§ **EXCERPT PROVIDED**
*** Begin section ***

News

Prof. Subhasish Mitra from Stanford University visited CECA

2013-08-30

Aug. 30, 2013 - Prof. Subhasish Mitra from Stanford University visited CECA and gave a talk on "Robust System Design: From Clouds to Nanotubes".

Abstract: Today’s mainstream electronic systems typically assume that transistors and interconnects operate correctly over their useful lifetime. With enormous complexity and significantly increased vulnerability to failures compared to the past, future system designs cannot rely on such assumptions. At the same time, there is explosive growth in our dependency on such systems.

Robust system design is essential to ensure that future systems perform correctly despite rising complexity and increasing disturbances. For coming generations of silicon technologies, several causes of hardware failures, largely benign in the past, are becoming significant at the system-level.  Furthermore, emerging nanotechnologies such as carbon nanotubes are inherently highly subject to imperfections.

This talk will address the following major robust system design goals:
• New approaches to thorough test and validation that scale with tremendous growth in complexity.
• Cost-effective tolerance and prediction of failures in hardware during system operation.
• A practical way to overcome substantial inherent imperfections in emerging nanotechnologies.

Significant recent progress in robust system design impacts almost every aspect of future systems, from ultra-large-scale networked systems, all the way to their nanoscale components.


Biography: Professor Subhasish Mitra directs the Robust Systems Group in the Department of Electrical Engineering and the Department of Computer Science of Stanford University, where he is the Chambers Faculty Scholar of Engineering. Before joining Stanford, he was a Principal Engineer at Intel Corporation. He received Ph.D. in Electrical Engineering from Stanford University.

*** End section ***

Items from a data source

*** Begin section ***

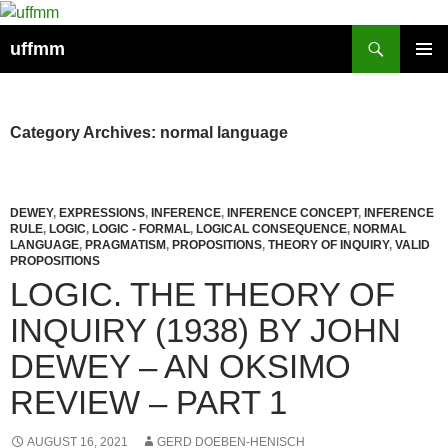
Skip
to
Search
uffmm
content
PRIMAR
MENU
Category Archives: normal language
DEWEY
,
EXPRESSIONS
,
INFERENCE
,
INFERENCE CONCEPT
,
INFERENCE
RULE
,
LOGIC
,
LOGIC - FORMAL
,
LOGICAL CONSEQUENCE
,
NORMAL
LANGUAGE
,
PRAGMATISM
,
PROPOSITIONS
,
THEORY OF INQUIRY
,
VALID
PROPOSITIONS
LOGIC. THE THEORY OF
INQUIRY (1938) BY JOHN
DEWEY – AN OKSIMO
REVIEW – PART 1
AUGUST 16, 2021
GERD DOEBEN-HENISCH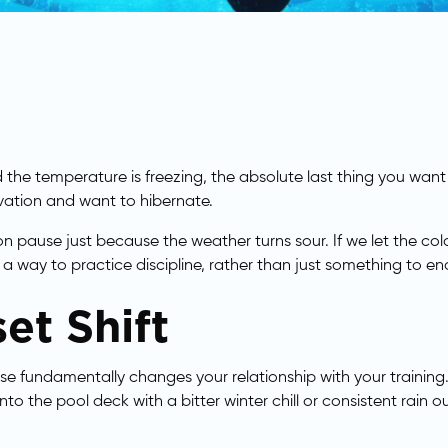
nd the temperature is freezing, the absolute last thing you want
ivation and want to hibernate.
on pause just because the weather turns sour. If we let the c
 a way to practice discipline, rather than just something to e
et Shift
se fundamentally changes your relationship with your training.
nto the pool deck with a bitter winter chill or consistent rain o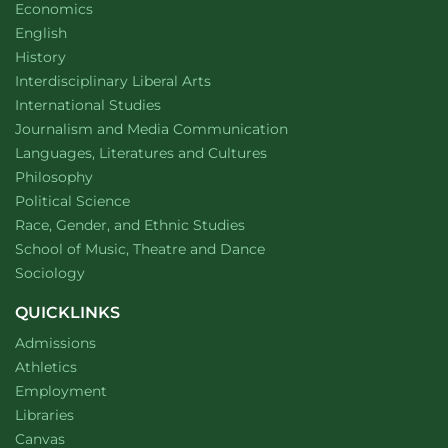
Department of
website
Economics
Department of
website
English
Department of
website
History
website
Interdisciplinary Liberal Arts
Department of
website
International Studies
Department of
website
Journalism and Media Communication
Department of
website
Languages, Literatures and Cultures
Department of
website
Philosophy
Department of
website
Political Science
Department of
website
Race, Gender, and Ethnic Studies
website
School of Music, Theatre and Dance
Department of
website
Sociology
QUICKLINKS
Admissions
Athletics
Employment
Libraries
Canvas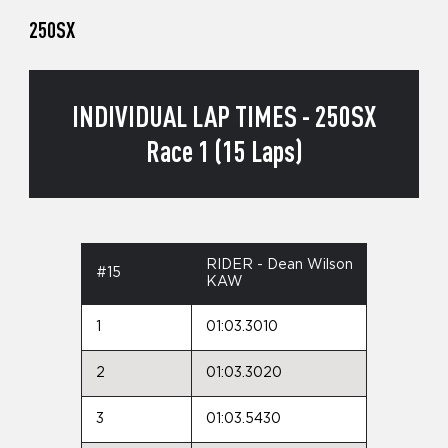
250SX
INDIVIDUAL LAP TIMES - 250SX
Race 1 (15 Laps)
RIDER - Dean Wilson
#15
KAW
1
01:03.3010
2
01:03.3020
3
01:03.5430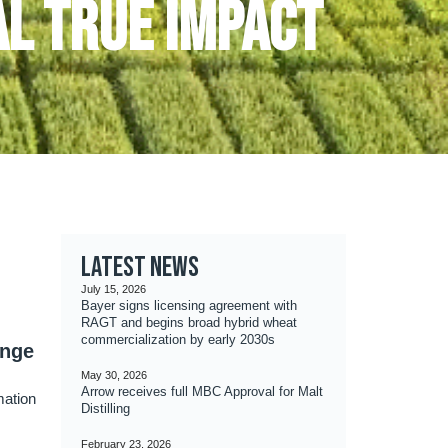
l true impact
Latest news
July 15, 2026
Bayer signs licensing agreement with
RAGT and begins broad hybrid wheat
commercialization by early 2030s
ange
May 30, 2026
Arrow receives full MBC Approval for Malt
mation
Distilling
February 23, 2026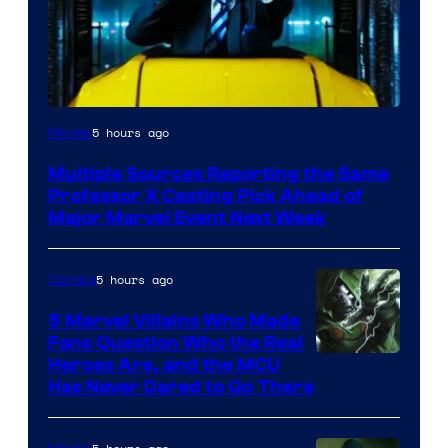
5 hours ago
Movies
Multiple Sources Reporting the Same
Professor X Casting Pick Ahead of
Major Marvel Event Next Week
5 hours ago
Comics
5 Marvel Villains Who Made
Fans Question Who the Real
Image
Heroes Are, and the MCU
Has Never Dared to Go There
Courtesy
of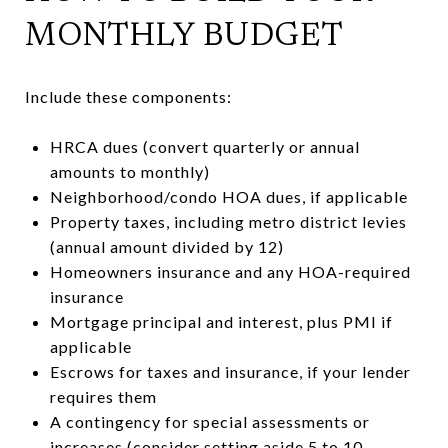
MONTHLY BUDGET
Include these components:
HRCA dues (convert quarterly or annual
amounts to monthly)
Neighborhood/condo HOA dues, if applicable
Property taxes, including metro district levies
(annual amount divided by 12)
Homeowners insurance and any HOA-required
insurance
Mortgage principal and interest, plus PMI if
applicable
Escrows for taxes and insurance, if your lender
requires them
A contingency for special assessments or
increases (consider setting aside 5 to 10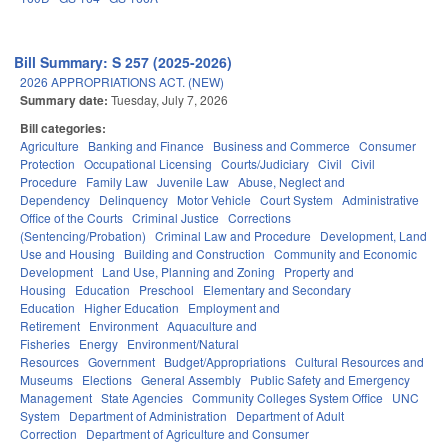
Bill Summary: S 257 (2025-2026)
2026 APPROPRIATIONS ACT. (NEW)
Summary date:
Tuesday, July 7, 2026
Bill categories:
Agriculture
Banking and Finance
Business and Commerce
Consumer
Protection
Occupational Licensing
Courts/Judiciary
Civil
Civil
Procedure
Family Law
Juvenile Law
Abuse, Neglect and
Dependency
Delinquency
Motor Vehicle
Court System
Administrative
Office of the Courts
Criminal Justice
Corrections
(Sentencing/Probation)
Criminal Law and Procedure
Development, Land
Use and Housing
Building and Construction
Community and Economic
Development
Land Use, Planning and Zoning
Property and
Housing
Education
Preschool
Elementary and Secondary
Education
Higher Education
Employment and
Retirement
Environment
Aquaculture and
Fisheries
Energy
Environment/Natural
Resources
Government
Budget/Appropriations
Cultural Resources and
Museums
Elections
General Assembly
Public Safety and Emergency
Management
State Agencies
Community Colleges System Office
UNC
System
Department of Administration
Department of Adult
Correction
Department of Agriculture and Consumer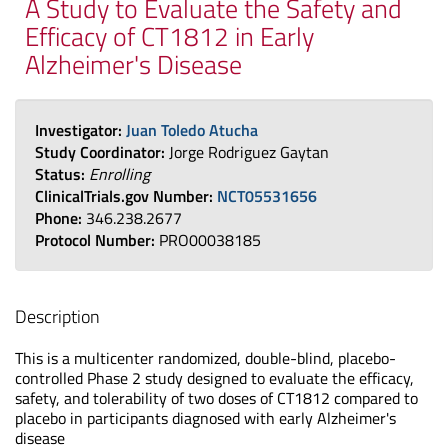
A Study to Evaluate the Safety and
Efficacy of CT1812 in Early
Alzheimer's Disease
Investigator:
Juan Toledo Atucha
Study Coordinator:
Jorge Rodriguez Gaytan
Status:
Enrolling
ClinicalTrials.gov Number:
NCT05531656
Phone:
346.238.2677
Protocol Number:
PRO00038185
Description
This is a multicenter randomized, double-blind, placebo-
controlled Phase 2 study designed to evaluate the efficacy,
safety, and tolerability of two doses of CT1812 compared to
placebo in participants diagnosed with early Alzheimer's
disease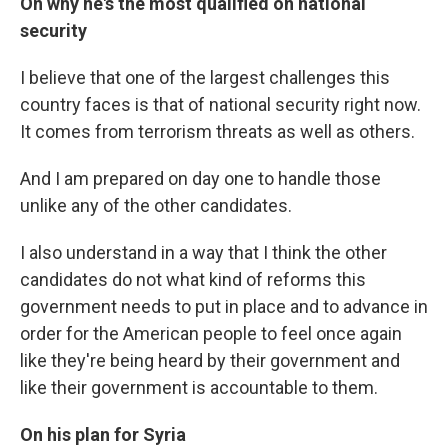
On why he's the most qualified on national
security
I believe that one of the largest challenges this
country faces is that of national security right now.
It comes from terrorism threats as well as others.
And I am prepared on day one to handle those
unlike any of the other candidates.
I also understand in a way that I think the other
candidates do not what kind of reforms this
government needs to put in place and to advance in
order for the American people to feel once again
like they're being heard by their government and
like their government is accountable to them.
On his plan for Syria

*** End section ***

§ **INSTRUCTIONS FOR THE TASK**
Write the next part of the news item about Prof. Subhasish Mitra's talk at CECA, picking up after its final sentence.

§ **OUTPUT FOR THIS EXERCISE**
Prof. Mitra's research interests include robust system design, VLSI design, CAD, validation and test, and emerging nanotechnologies.  His X-Compact technique for test compression has been key to cost-effective manufacturing and high-quality testing of a vast majority of electronic systems, including numerous Intel products. X-Compact and its derivatives have been implemented in widely-used
commercial Electronic Design Automation tools.  The QED and IFRA techniques, created jointly with his students, have shown outstanding results in overcoming critical bottlenecks in post-silicon validation and debug for several commercial hardware platforms, and have been characterized as "breakthrough" in a Research Highlight in the Communications of the ACM. His work on the first demonstration of carbon nanotube imperfection-immune digital VLSI, jointly with his students and collaborators, was selected by the U.S. National Science Foundation as a Research Highlight to the United States Congress, and was highlighted as "a significant breakthrough" by, among others, the Semiconductor Research Corporation (SRC), the MIT Technology Review, and the New York Times.


Prof. Mitra's honors include the Presidential Early Career Award for Scientists and Engineers from the White House, the highest U.S. honor for early-career outstanding scientists and engineers, Terman Fellowship, IEEE CAS/CEDA Pederson Award for the IEEE Transactions on CAD Best Paper, and the Intel Achievement Award, Intel’s highest corporate honor.  He and his students presented award-winning papers at several major conferences: IEEE/ACM Design Automation Conference, IEEE International Test Conference, IEEE VLSI Test Symposium, Intel
Design and Test Technology Conference, and the Symposium on VLSI Technology. At Stanford, he was honored several times by graduating seniors "for being important to them during their time at Stanford."


Prof. Mitra has served on numerous conference committees and journal editorial boards. Recently, he served on the Defense Advanced Research Projects Agency's (DARPA) Information Science and Technology (ISAT) Board as an invited member. He is a Fellow of the IEEE.